# mettre sur pied



## Aylah

Salut, qu´est-ce que "mise sur pied" veut dire?

Il s´agit de les stratégies d´un projet:

2. Mise sur pied d´un système d`alerte coordonnè par le service social...

"Creación" marche?

Merci beaucoup


----------



## spielenschach

*mettre sur pied* - ponerse en pie;


----------



## Víctor Pérez

Aylah said:


> Salut, qu´est-ce que "mise sur pied" veut dire?
> Il s´agit *des* stratégies d´un projet:
> 2. Mise sur pied d´un système d`alerte coordonn*é* par le service social...
> "Creación" marche?
> Merci beaucoup


 
En efecto, significa la creación de algo.


----------



## f007

NUEVA PREGUNTA​
Hola, 
¿alguien podría decirme cuál es la traducción de "mettre sur pied"?
La frase es "En 1969, j´ai également mis sur pied un projet assez fou..."
En 1969 puse también en pie un proyecto bastante loco? saqué adelante un proyecto...? 
Gracias


----------



## Paquita

¿elaborar? ¿idear? 

Para mí, es a la vez la idea de imaginar y organizar...pero sin necesariamente llevarlo a cabo. Espera otras propuestas


----------



## GURB

Hola
Pienso que *"poner en marcha un proyecto"* es la forma más usual.


----------



## yserien

....inicié un proyecto alocado....


----------



## f007

Muchas gracias por la explicación Paquit&, capto el significado!!! Creo que me quedo con "poner en marcha", se ajusta al contexto.


----------



## plemy

más profesional:
implementar, ejecutar, llevar a cabo
creo que no le va a tu contexto que suena más literario


----------



## /Latingirl/

En efecto, en este contexto *"poner en marcha" *y *"llevar a cabo" *quedan de maravilla.

Información dada.
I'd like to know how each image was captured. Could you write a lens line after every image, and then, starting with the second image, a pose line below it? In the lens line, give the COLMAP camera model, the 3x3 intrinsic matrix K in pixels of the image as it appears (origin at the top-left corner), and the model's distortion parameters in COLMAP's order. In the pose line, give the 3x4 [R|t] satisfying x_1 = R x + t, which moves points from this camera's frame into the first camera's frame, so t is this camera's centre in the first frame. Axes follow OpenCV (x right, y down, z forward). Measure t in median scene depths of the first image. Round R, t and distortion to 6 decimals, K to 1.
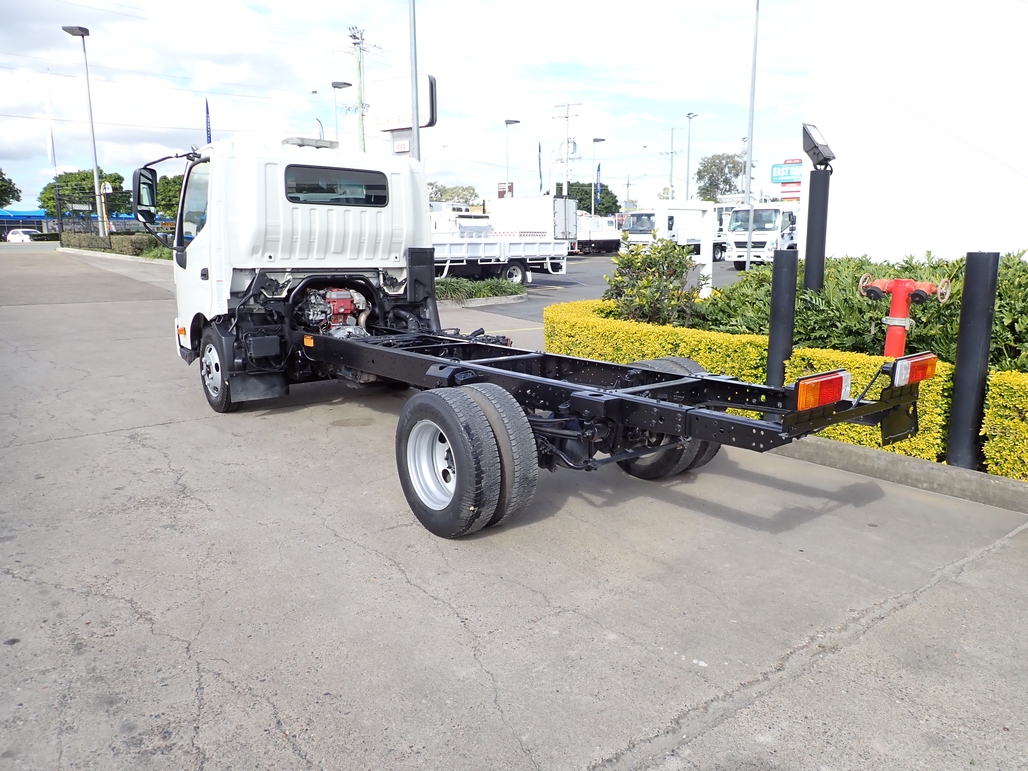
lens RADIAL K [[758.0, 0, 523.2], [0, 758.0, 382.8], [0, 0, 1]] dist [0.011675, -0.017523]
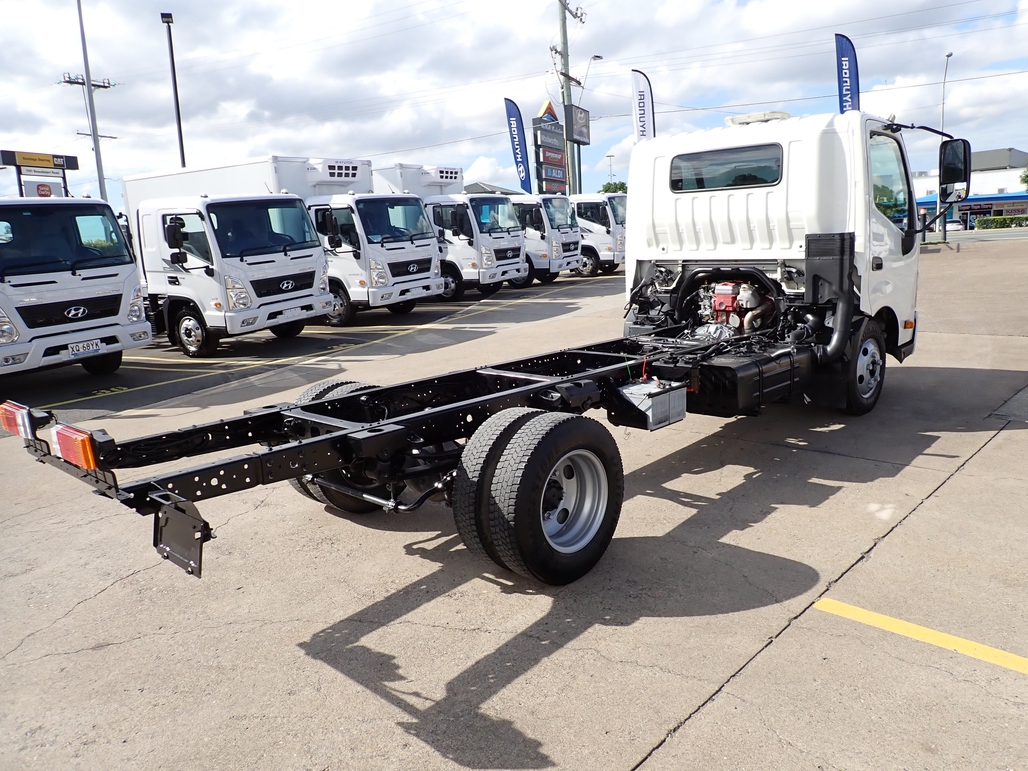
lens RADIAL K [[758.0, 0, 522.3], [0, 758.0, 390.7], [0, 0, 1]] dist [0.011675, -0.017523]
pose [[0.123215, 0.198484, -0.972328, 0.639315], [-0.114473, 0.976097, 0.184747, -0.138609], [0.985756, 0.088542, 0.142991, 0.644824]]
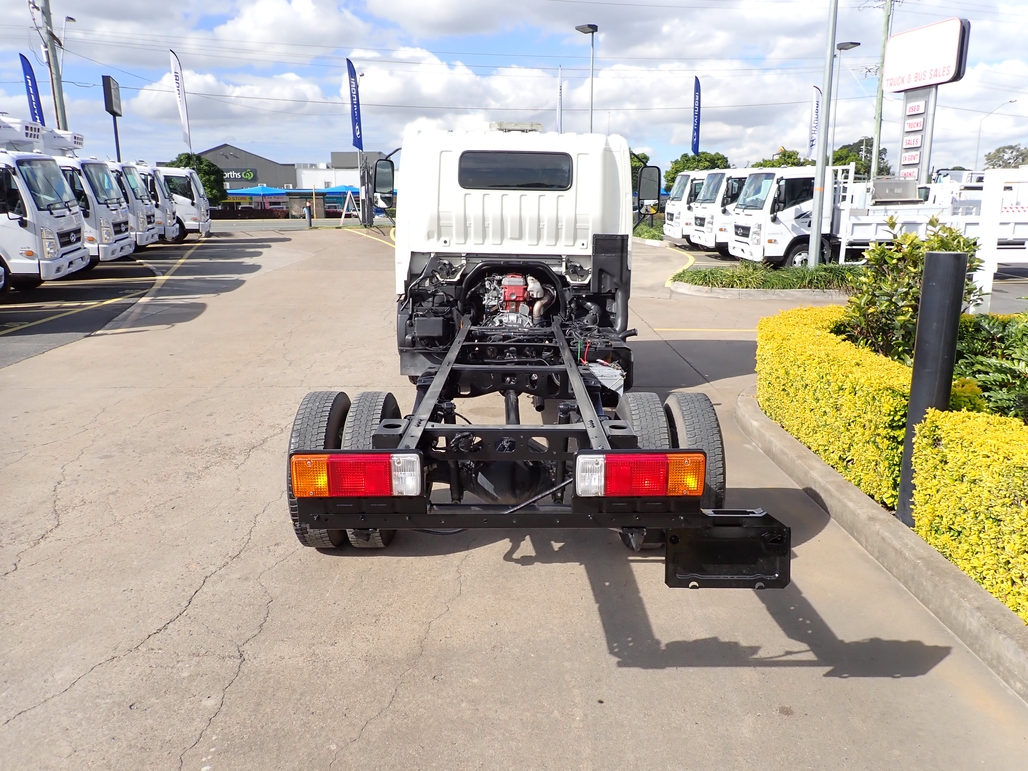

Ejercicio 1.
En el hilo sobre «mettre sur pied», ¿con qué traducción decide quedarse f007?
Ejercicio 2.
Traduce al español esta oración del hilo sobre «mettre sur pied»: «Salut, qu´est-ce que "mise sur pied" veut dire?».
Ejercicio 3.
Prosigue el hilo sobre «mettre sur pied» a partir de su último mensaje.
El material que acompaña al texto es independiente de él.

Respuesta final 1.
Con «poner en marcha», porque se ajusta al contexto.

Respuesta final 2.
Hola, ¿qué quiere decir «mise sur pied»?

Respuesta final 3.
----------



## Cintia&Martine

Buenas tardes, bonjour,

Muy de moda:
- implementación

Au revoir, hasta luego


----------



## WUPPIE

NUEVA PREGUNTA​
Bon soir, buenas tardes.

Sobre el primer feminismo belga:

"D'autres associationes voient bientôt le jour, [...] bientôt coiffées por un Conseil national des Femmes belges que Marie Popelin finit par *mettre sur* *pied *en 1905".

Mi propuesta: "Pronto aparecen/nacen otras asociaciones [...] enseguida rebasadas por un Consejo nacional de las Mujeres belgas que Marie Popelin acaba por 
*instaurar/fundar*
*levantar*/*erigir* (esto remitiría más bien a un edificio)
*poner en pie* (lit.).

Agradecería vuestra opinión y conocimientos.

Un saludo
Wuppie


----------



## jprr

¿montar?
¿organizar?
¿armar?


----------



## WUPPIE

Hola, gracias por tu respuesta, Jprr.
Quizá organizar. "Acaba de organizar..." Pero aún me siento insegura. 
Voy a esperar otras respuestas... si llegan.
Un saludo
Wuppie


----------



## Gévy

Bonjour,

Personnellement je dirais : montar.

Bisous,

Gévy


----------



## WUPPIE

Gracias, Gévy.
Creo que en este caso no corresponde con el contexto.
Un beso
Wuppie


----------



## Cintia&Martine

Buenas noches, bonne nuit,

- crear

Au revoir, hasta luego


----------



## WUPPIE

Cintia, buenos días.

  Es eso, precisamente. Es *crear *lo que mejor viene a la imagen.
  Está resuelto el tema.

Muy agradecida
  Wuppie


----------



## jprr

WUPPIE said:


> Es *crear *lo que mejor viene a la imagen.


No lo creo.


> _"D'autres associationes voient bientôt le jour,_ [...] bientôt _coiffées_  por un Conseil national des Femmes belges que Marie Popelin finit par *mettre sur* *pied *en 1905".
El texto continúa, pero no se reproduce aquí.